A remarkably wet kickoff to Northern California’s rainy season has coincided with a desperately dry fall in Southern California — a huge disparity, perhaps unprecedented, between the haves and have-nots of rainfall.
Los Angeles usually gets several inches of rain by now, halfway into the rainy season, but it’s only recorded a fifth of an inch downtown since July, its second driest period in almost 150 years of record-keeping. The rest of Southern California is just as bone-dry.
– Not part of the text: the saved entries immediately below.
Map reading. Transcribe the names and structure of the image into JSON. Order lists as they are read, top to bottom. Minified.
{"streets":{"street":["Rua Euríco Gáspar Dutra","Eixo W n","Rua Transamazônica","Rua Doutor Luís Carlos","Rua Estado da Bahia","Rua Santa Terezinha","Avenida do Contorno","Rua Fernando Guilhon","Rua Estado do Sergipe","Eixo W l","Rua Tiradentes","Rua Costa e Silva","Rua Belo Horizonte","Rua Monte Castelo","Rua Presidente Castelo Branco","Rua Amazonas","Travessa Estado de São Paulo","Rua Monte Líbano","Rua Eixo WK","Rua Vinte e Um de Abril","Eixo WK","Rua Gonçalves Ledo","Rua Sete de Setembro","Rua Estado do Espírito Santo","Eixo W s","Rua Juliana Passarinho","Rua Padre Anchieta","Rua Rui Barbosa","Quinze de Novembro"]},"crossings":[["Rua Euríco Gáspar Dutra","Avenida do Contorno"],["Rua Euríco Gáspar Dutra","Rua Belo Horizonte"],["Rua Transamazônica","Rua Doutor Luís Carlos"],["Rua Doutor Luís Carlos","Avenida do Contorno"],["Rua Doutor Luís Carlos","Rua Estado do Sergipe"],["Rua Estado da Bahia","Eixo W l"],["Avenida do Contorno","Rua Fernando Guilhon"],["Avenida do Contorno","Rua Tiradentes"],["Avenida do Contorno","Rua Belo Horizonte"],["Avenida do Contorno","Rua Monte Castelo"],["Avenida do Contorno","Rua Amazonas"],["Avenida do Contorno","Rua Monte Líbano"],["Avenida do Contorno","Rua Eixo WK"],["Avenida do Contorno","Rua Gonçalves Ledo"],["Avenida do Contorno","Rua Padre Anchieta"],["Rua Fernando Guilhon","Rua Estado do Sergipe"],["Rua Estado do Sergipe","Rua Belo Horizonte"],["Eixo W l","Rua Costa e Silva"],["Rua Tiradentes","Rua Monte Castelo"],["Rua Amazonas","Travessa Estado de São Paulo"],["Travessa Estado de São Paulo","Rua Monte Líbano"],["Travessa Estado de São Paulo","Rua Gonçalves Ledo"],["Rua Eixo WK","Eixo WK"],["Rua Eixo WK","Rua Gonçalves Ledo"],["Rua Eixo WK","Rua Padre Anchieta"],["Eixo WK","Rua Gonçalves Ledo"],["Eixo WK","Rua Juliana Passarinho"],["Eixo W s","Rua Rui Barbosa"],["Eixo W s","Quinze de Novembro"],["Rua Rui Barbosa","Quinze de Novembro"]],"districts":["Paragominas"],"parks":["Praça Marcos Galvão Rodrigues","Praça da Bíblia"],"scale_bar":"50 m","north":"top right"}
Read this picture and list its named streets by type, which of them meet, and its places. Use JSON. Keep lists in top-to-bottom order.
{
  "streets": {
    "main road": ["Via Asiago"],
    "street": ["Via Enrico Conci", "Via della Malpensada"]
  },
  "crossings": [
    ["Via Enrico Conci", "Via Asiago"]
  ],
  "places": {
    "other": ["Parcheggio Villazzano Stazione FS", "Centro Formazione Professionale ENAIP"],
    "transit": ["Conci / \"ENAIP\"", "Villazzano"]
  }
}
At the same time, much of the northern third of the state has weathered nearly two months of storms, flooding and even tornadoes. Santa Rosa, north of San Francisco, has received more rain than nearly any other city in California — nearly two times its average rainfall to date. At the city’s airport, almost 7 inches fell on Nov. 20 alone, an all-time daily record.
Northern California is always wetter than the semi-arid southern half. But the scale of the north-south gap that has persisted for several months has stunned experts.
“There have been few if any years since 1895 … that have been so much above-normal in the northern part of the state while simultaneously so dry in the south,” Daniel Swain, a UCLA climate scientist, wrote in his blog Weather West. He added, in an email exchange with CalMatters, that “it is likely that the current north-south disparity is record-breaking in magnitude by at least some metrics.”